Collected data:
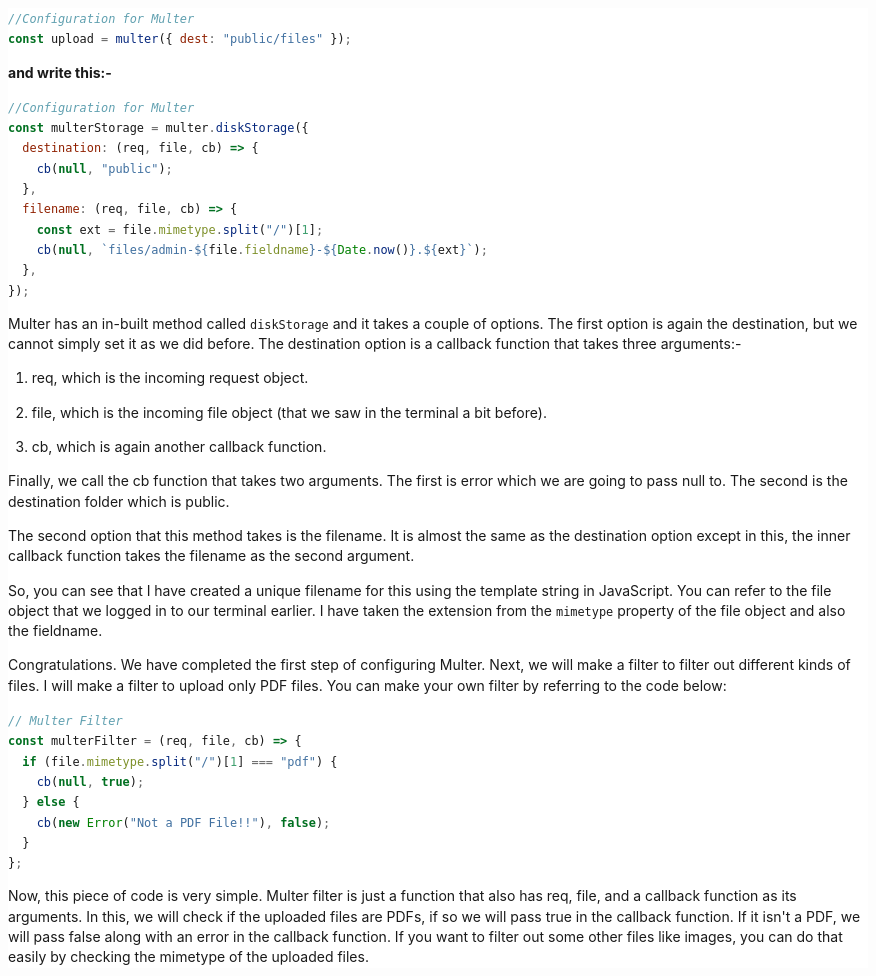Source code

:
 ```javascript
//Configuration for Multer
const upload = multer({ dest: "public/files" });
```

**and write this:-**

```javascript
//Configuration for Multer
const multerStorage = multer.diskStorage({
  destination: (req, file, cb) => {
    cb(null, "public");
  },
  filename: (req, file, cb) => {
    const ext = file.mimetype.split("/")[1];
    cb(null, `files/admin-${file.fieldname}-${Date.now()}.${ext}`);
  },
});
```

Multer has an in-built method called `diskStorage` and it takes a couple of options. The first option is again the destination, but we cannot simply set it as we did before. The destination option is a callback function that takes three arguments:-

  1. req, which is the incoming request object.
  
  2. file, which is the incoming file object (that we saw in the terminal a bit before).

  3. cb, which is again another callback function.

Finally, we call the cb function that takes two arguments. The first is error which we are going to pass null to. The second is the destination folder which is public.

The second option that this method takes is the filename. It is almost the same as the destination option except in this, the inner callback function takes the filename as the second argument.

So, you can see that I have created a unique filename for this using the template string in JavaScript. You can refer to the file object that we logged in to our terminal earlier. I have taken the extension from the `mimetype` property of the file object and also the fieldname.

Congratulations. We have completed the first step of configuring Multer. Next, we will make a filter to filter out different kinds of files. I will make a filter to upload only PDF files. You can make your own filter by referring to the code below:

```javascript
// Multer Filter
const multerFilter = (req, file, cb) => {
  if (file.mimetype.split("/")[1] === "pdf") {
    cb(null, true);
  } else {
    cb(new Error("Not a PDF File!!"), false);
  }
};
```

Now, this piece of code is very simple. Multer filter is just a function that also has req, file, and a callback function as its arguments. In this, we will check if the uploaded files are PDFs, if so we will pass true in the callback function. If it isn't a PDF, we will pass false along with an error in the callback function. If you want to filter out some other files like images, you can do that easily by checking the mimetype of the uploaded files.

WHAT NEEDS TO BE DONE: Show every line above in which the word "destination" appears.

ANSWER FOR THIS EXERCISE:
  destination: (req, file, cb) => {
Multer has an in-built method called `diskStorage` and it takes a couple of options. The first option is again the destination, but we cannot simply set it as we did before. The destination option is a callback function that takes three arguments:-
Finally, we call the cb function that takes two arguments. The first is error which we are going to pass null to. The second is the destination folder which is public.
The second option that this method takes is the filename. It is almost the same as the destination option except in this, the inner callback function takes the filename as the second argument.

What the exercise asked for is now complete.